Insert (9): move to the right of 4 and 6, the leaf node has no empty space. Split up the node, send the middle value 8 to its parent.
Insert (10): move to the right of 4 and 8, there is empty space in leaf node, insert the node there.
Example 2:
Construct a B-Tree of Order 4 by inserting numbers:
5, 3, 21, 9, 1, 13, 2, 7, 10, 12, 4, 8
Solution:
Order (m) = 4
Max. allowed keys = m-1 = 3
Insert: 5,3,21
Insert : 9
Insert : 1, 13
Insert : 2
Insert : 7
Insert: 10
Insert : 12
Insert: 4
Insert : 8
Search Operation
The search operation is the simplest operation on B Tree.
The following algorithm is applied:
- Let the key (the value) to be searched by "k".
- Start searching from the root and recursively traverse down.
- If k is lesser than the root value, search left subtree, if k is greater than the root value, search the right subtree.
- If the node has the found k, simply return the node.
- If the k is not found in the node, traverse down to the child with a greater key.
- If k is not found in the tree, we return NULL.
Insertion Operation in B-Tree
In a B-Tree, a new element must be added only at the leaf node. That means, the new keyValue is always attached to the leaf node only. The insertion operation is performed as follows:
Step 1 - Check whether tree is Empty.
Step 2 - If tree is Empty, then create a new node with new key value and insert it into the tree as a root node.

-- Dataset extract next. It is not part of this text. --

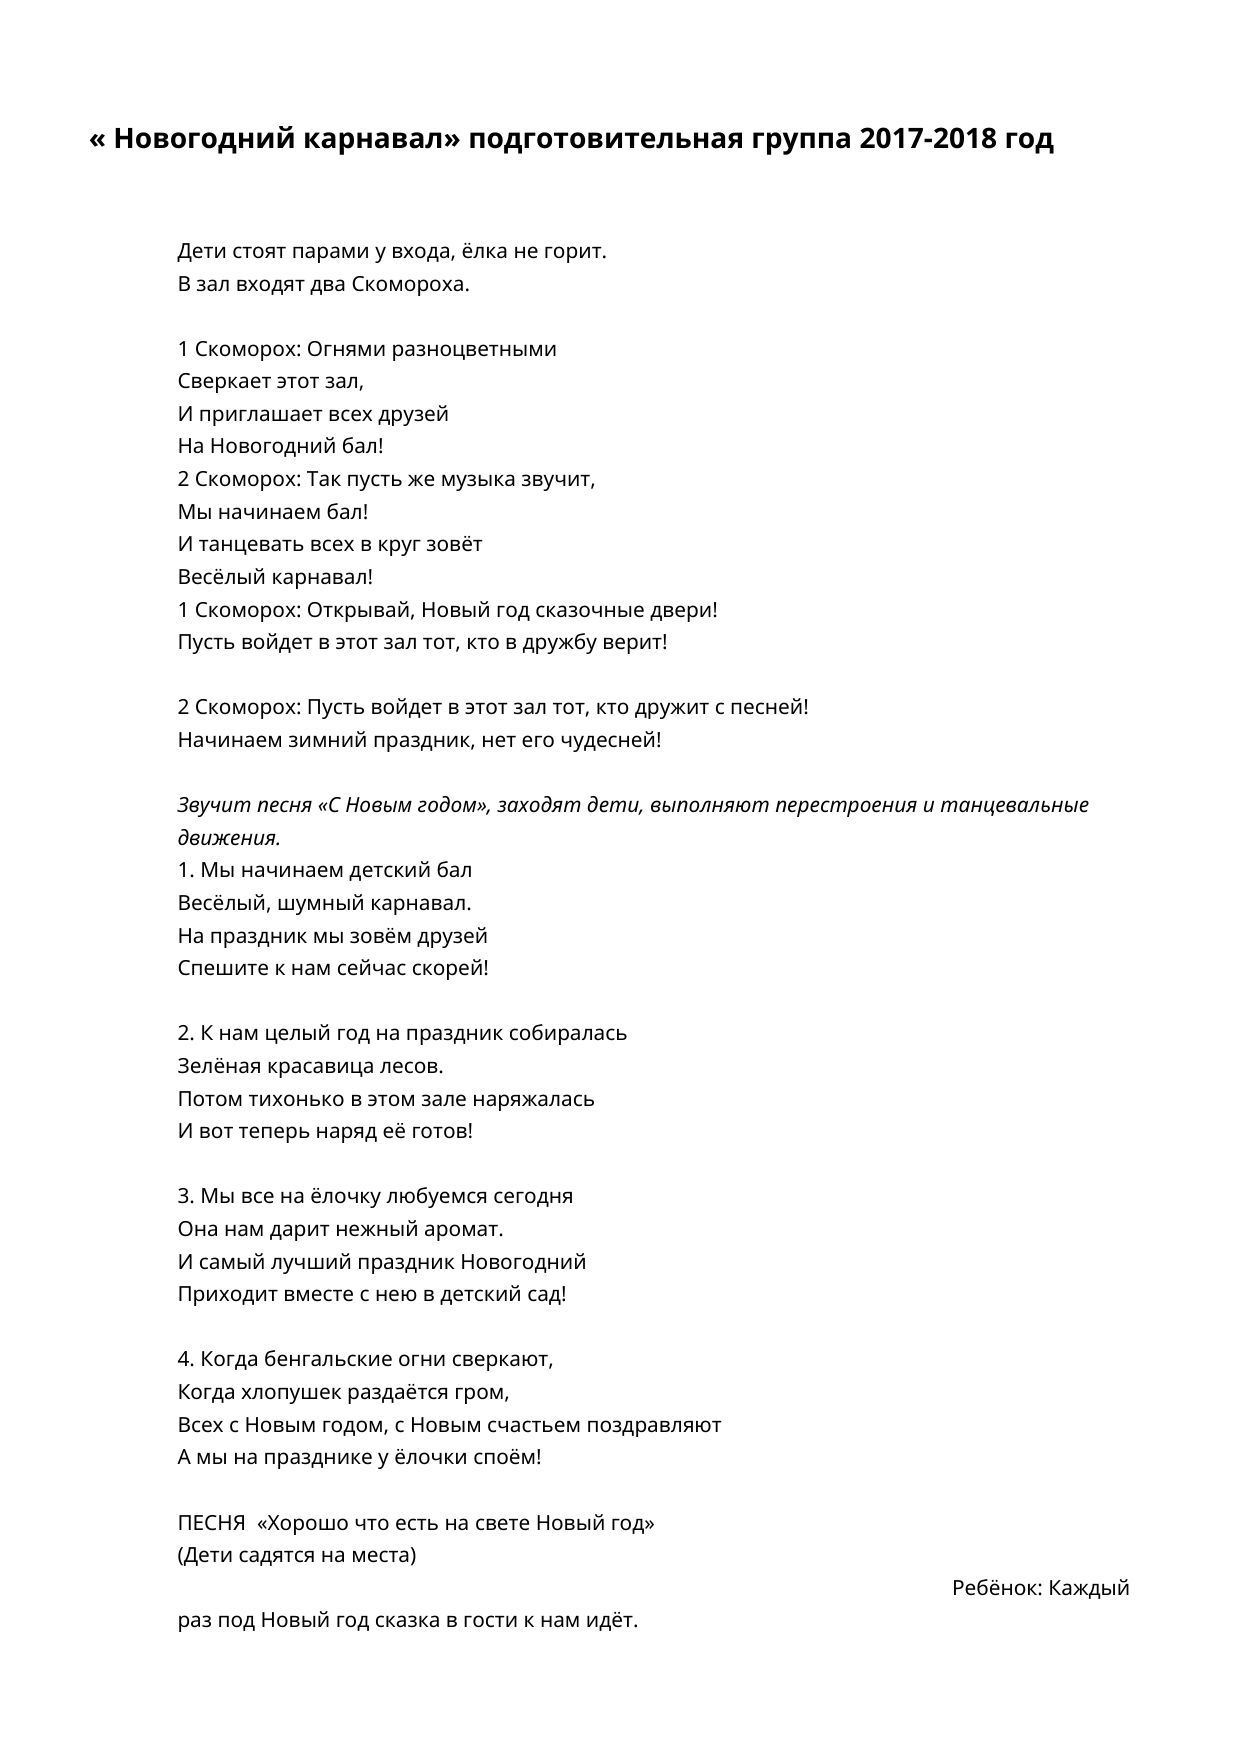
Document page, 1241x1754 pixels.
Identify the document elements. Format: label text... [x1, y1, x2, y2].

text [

Step 3 - If tree is Not Empty, then find the suitable leaf node to which the new key value is added using Binary Search Tree logic.
Step 4 - If that leaf node has empty position, add the new key value to that leaf node in ascending order of key value within the node.
Step 5 - If that leaf node is already full, split that leaf node by sending middle value to its parent node. Repeat the same until the sending value is fixed into a node.
Step 6 - If the splitting is performed at root node then the middle value becomes new root node for the tree and the height of the tree is increased by one.
Delete Operation
The delete operation has more rules than insert and search operations.
The following algorithm applies:
- Run the search operation and find the target key in the nodes
- Three conditions applied based on the location of the target key, as explained in the following sections
If the target key is in the leaf node
- Target is in the leaf node, more than min keys.
- Deleting this will not violate the property of B Tree
- Target is in leaf node, it has min key nodes
- Deleting this will violate the property of B Tree
- Target node can borrow key from immediate left node, or immediate right node (sibling)
- The sibling will say yes if it has more than minimum number of keys
- The key will be borrowed from the parent node, the max value will be transferred to a parent, the max value of the parent node will be transferred to the target node, and remove the target value
- Target is in the leaf node, but no siblings have more than min number of keys
- Search for key
- Merge with siblings and the minimum of parent nodes
- Total keys will be now more than min
- The target key will be replaced with the minimum of a parent node
If the target key is in an internal node
- Either choose, in- order predecessor or in-order successor
- In case the of in-order predecessor, the maximum key from its left subtree will be selected
- In case of in-order successor, the minimum key from its right subtree will be selected
- If the target key's in-order predecessor has more than the min keys, only then it can replace the target key with the max of the in-order predecessor
- If the target key's in-order predecessor does not have more than min keys, look for in-order successor's minimum key.
- If the target key's in-order predecessor and successor both have less than min keys, then merge the predecessor and successor.
If the target key is in a root node
- Replace with the maximum element of the in-order predecessor subtree
- If, after deletion, the target has less than min keys, then the target node will borrow max value from its sibling via sibling's parent.
- The max value of the parent will be taken by a target, but with the nodes of the max value of the sibling.